Segment Start: Source records

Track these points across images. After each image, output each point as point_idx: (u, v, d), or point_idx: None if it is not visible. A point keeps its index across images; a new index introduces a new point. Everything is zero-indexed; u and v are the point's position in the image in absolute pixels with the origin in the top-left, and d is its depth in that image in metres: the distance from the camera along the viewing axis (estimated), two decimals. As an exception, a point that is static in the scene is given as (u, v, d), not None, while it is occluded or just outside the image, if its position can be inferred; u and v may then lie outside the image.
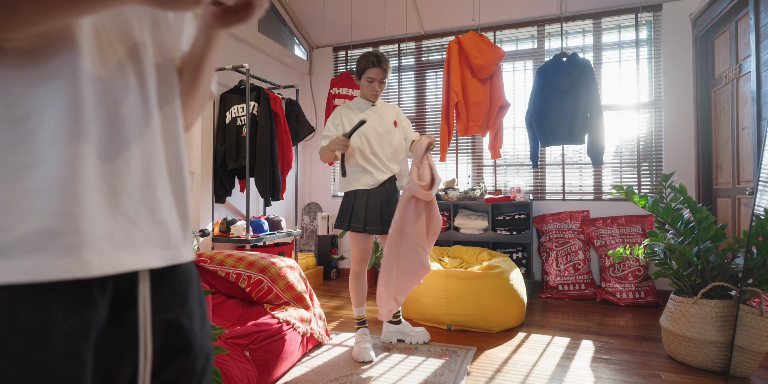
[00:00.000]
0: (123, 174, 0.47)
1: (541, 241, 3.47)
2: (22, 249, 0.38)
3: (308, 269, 3.67)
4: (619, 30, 3.45)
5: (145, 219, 0.49)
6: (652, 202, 2.11)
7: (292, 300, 2.16)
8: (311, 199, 4.33)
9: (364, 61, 2.09)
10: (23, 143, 0.40)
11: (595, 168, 3.48)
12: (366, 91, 2.14)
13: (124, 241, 0.46)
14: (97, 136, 0.44)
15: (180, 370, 0.54)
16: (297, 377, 1.86)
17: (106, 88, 0.46)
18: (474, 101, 3.18)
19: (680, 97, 3.23)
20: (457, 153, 3.88)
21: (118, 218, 0.46)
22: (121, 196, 0.46)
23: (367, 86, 2.12)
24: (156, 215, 0.51)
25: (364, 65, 2.08)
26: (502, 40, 3.78)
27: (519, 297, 2.54)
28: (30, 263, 0.38)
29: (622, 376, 1.87)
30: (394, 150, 2.17)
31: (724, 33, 2.85)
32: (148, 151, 0.50)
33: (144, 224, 0.49)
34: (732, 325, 1.89)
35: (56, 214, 0.40)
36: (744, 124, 2.58)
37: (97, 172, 0.44)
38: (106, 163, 0.45)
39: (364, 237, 2.14)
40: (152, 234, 0.50)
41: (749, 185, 2.50)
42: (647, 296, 3.03)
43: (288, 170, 3.25)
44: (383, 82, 2.13)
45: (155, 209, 0.51)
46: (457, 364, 1.99)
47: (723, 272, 2.00)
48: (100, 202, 0.44)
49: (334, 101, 3.68)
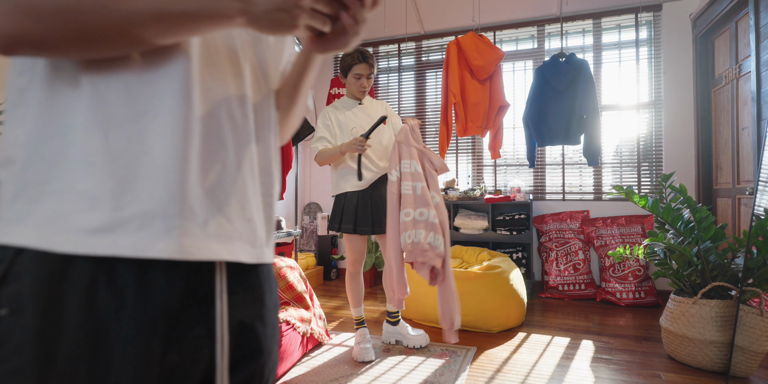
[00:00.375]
0: (219, 171, 0.51)
1: (541, 241, 3.47)
2: (128, 226, 0.44)
3: (308, 269, 3.67)
4: (619, 30, 3.45)
5: (237, 215, 0.53)
6: (652, 202, 2.11)
7: (292, 300, 2.16)
8: (311, 199, 4.33)
9: (349, 58, 2.06)
10: (139, 135, 0.45)
11: (595, 168, 3.48)
12: (353, 88, 2.11)
13: (217, 232, 0.50)
14: (200, 133, 0.49)
15: (250, 373, 0.55)
16: (297, 377, 1.85)
17: (210, 91, 0.51)
18: (473, 102, 3.18)
19: (680, 97, 3.23)
20: (457, 153, 3.88)
21: (212, 210, 0.50)
22: (217, 191, 0.51)
23: (355, 83, 2.09)
24: (246, 213, 0.54)
25: (350, 62, 2.06)
26: (502, 40, 3.78)
27: (519, 297, 2.54)
28: (132, 240, 0.44)
29: (622, 376, 1.87)
30: (383, 148, 2.14)
31: (724, 33, 2.85)
32: (242, 153, 0.54)
33: (236, 219, 0.53)
34: (732, 325, 1.89)
35: (159, 198, 0.45)
36: (744, 124, 2.58)
37: (198, 166, 0.48)
38: (206, 158, 0.50)
39: (356, 238, 2.13)
40: (243, 230, 0.53)
41: (749, 185, 2.50)
42: (647, 296, 3.03)
43: (288, 170, 3.25)
44: (370, 77, 2.09)
45: (245, 207, 0.54)
46: (457, 364, 1.99)
47: (723, 272, 2.00)
48: (199, 193, 0.48)
49: (334, 101, 3.68)
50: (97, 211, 0.44)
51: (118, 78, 0.46)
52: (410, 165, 1.90)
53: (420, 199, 1.86)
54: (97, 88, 0.45)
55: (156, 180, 0.45)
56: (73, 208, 0.44)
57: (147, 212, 0.45)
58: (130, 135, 0.45)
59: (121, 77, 0.46)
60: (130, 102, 0.46)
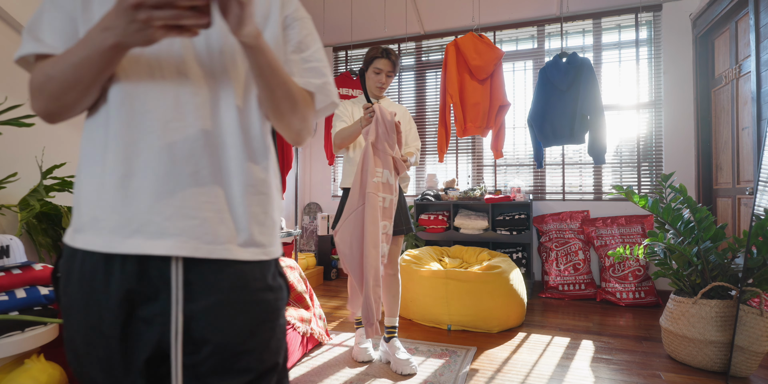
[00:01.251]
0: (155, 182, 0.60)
1: (541, 241, 3.47)
2: (85, 228, 0.61)
3: (308, 269, 3.67)
4: (619, 30, 3.45)
5: (178, 215, 0.60)
6: (652, 202, 2.11)
7: (292, 300, 2.16)
8: (311, 199, 4.33)
9: (373, 51, 2.00)
10: (102, 163, 0.62)
11: (595, 168, 3.48)
12: (371, 83, 2.04)
13: (146, 230, 0.59)
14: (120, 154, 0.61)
15: (202, 360, 0.62)
16: (297, 377, 1.86)
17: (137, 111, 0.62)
18: (472, 102, 3.18)
19: (680, 97, 3.23)
20: (456, 153, 3.88)
21: (145, 213, 0.60)
22: (164, 197, 0.60)
23: (373, 77, 2.02)
24: (200, 213, 0.61)
25: (373, 55, 2.00)
26: (502, 40, 3.78)
27: (519, 297, 2.54)
28: (87, 238, 0.61)
29: (622, 376, 1.87)
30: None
31: (724, 33, 2.85)
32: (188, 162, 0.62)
33: (177, 219, 0.60)
34: (732, 325, 1.89)
35: (98, 207, 0.61)
36: (744, 124, 2.58)
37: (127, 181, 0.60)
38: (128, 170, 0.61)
39: None
40: (189, 228, 0.60)
41: (749, 185, 2.50)
42: (647, 296, 3.03)
43: (288, 170, 3.25)
44: (390, 76, 2.02)
45: (199, 208, 0.61)
46: (457, 364, 1.99)
47: (723, 272, 2.00)
48: (135, 202, 0.60)
49: (347, 99, 3.68)
50: (78, 217, 0.63)
51: (87, 123, 0.66)
52: (382, 174, 1.83)
53: (387, 212, 1.82)
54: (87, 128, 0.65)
55: (99, 193, 0.61)
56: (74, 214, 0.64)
57: (92, 217, 0.61)
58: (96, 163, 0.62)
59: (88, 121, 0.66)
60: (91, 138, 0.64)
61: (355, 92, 3.69)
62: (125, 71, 0.62)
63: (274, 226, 0.71)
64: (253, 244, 0.65)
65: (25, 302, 1.33)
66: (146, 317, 0.60)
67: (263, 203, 0.67)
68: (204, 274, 0.62)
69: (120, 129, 0.61)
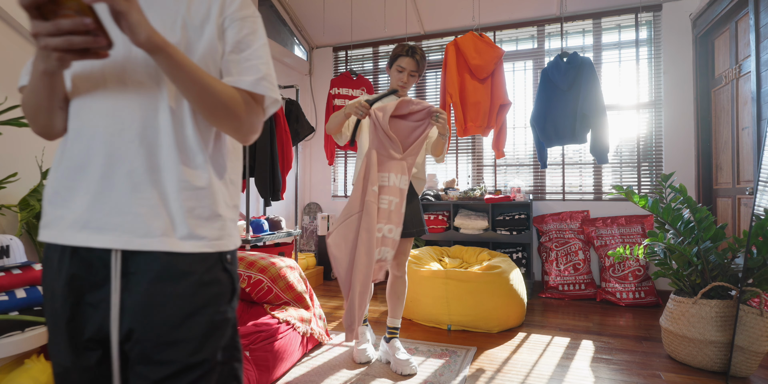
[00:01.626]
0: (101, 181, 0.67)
1: (541, 241, 3.47)
2: (49, 224, 0.70)
3: (308, 269, 3.67)
4: (619, 30, 3.45)
5: (114, 212, 0.66)
6: (652, 202, 2.11)
7: (292, 300, 2.16)
8: (311, 199, 4.33)
9: (398, 48, 1.94)
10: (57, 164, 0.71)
11: (595, 168, 3.48)
12: (393, 81, 1.97)
13: (91, 225, 0.66)
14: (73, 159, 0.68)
15: (137, 354, 0.67)
16: (297, 377, 1.86)
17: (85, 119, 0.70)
18: (472, 102, 3.18)
19: (680, 97, 3.23)
20: (457, 153, 3.88)
21: (83, 210, 0.67)
22: (103, 196, 0.67)
23: (396, 75, 1.95)
24: (133, 209, 0.66)
25: (398, 52, 1.94)
26: (502, 40, 3.78)
27: (519, 297, 2.54)
28: (50, 232, 0.69)
29: (622, 376, 1.87)
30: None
31: (724, 33, 2.85)
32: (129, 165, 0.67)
33: (114, 216, 0.66)
34: (732, 325, 1.89)
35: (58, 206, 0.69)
36: (744, 124, 2.58)
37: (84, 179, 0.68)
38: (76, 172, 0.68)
39: None
40: (122, 223, 0.66)
41: (749, 185, 2.50)
42: (647, 296, 3.03)
43: (288, 170, 3.25)
44: (413, 75, 1.95)
45: (133, 204, 0.66)
46: (457, 364, 1.99)
47: (723, 272, 2.00)
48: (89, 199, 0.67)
49: (334, 101, 3.68)
50: (44, 216, 0.71)
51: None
52: (388, 178, 1.78)
53: (392, 215, 1.77)
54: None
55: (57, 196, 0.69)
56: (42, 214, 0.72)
57: (48, 213, 0.70)
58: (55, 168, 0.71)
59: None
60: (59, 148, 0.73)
61: (356, 92, 3.69)
62: (77, 88, 0.70)
63: (222, 220, 0.72)
64: (194, 237, 0.68)
65: (25, 302, 1.34)
66: (93, 303, 0.68)
67: (201, 198, 0.70)
68: (140, 265, 0.67)
69: (73, 138, 0.69)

Segment End: Source records

→ **How to complete this task**
Both the line above containing "59: (88, 121, 0.66)" and the line containing "[00:01.626]" belong in the copy, along with every line between them; print these exactly and omit the pictures.

→ **Reply**
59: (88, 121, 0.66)
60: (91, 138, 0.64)
61: (355, 92, 3.69)
62: (125, 71, 0.62)
63: (274, 226, 0.71)
64: (253, 244, 0.65)
65: (25, 302, 1.33)
66: (146, 317, 0.60)
67: (263, 203, 0.67)
68: (204, 274, 0.62)
69: (120, 129, 0.61)
[00:01.626]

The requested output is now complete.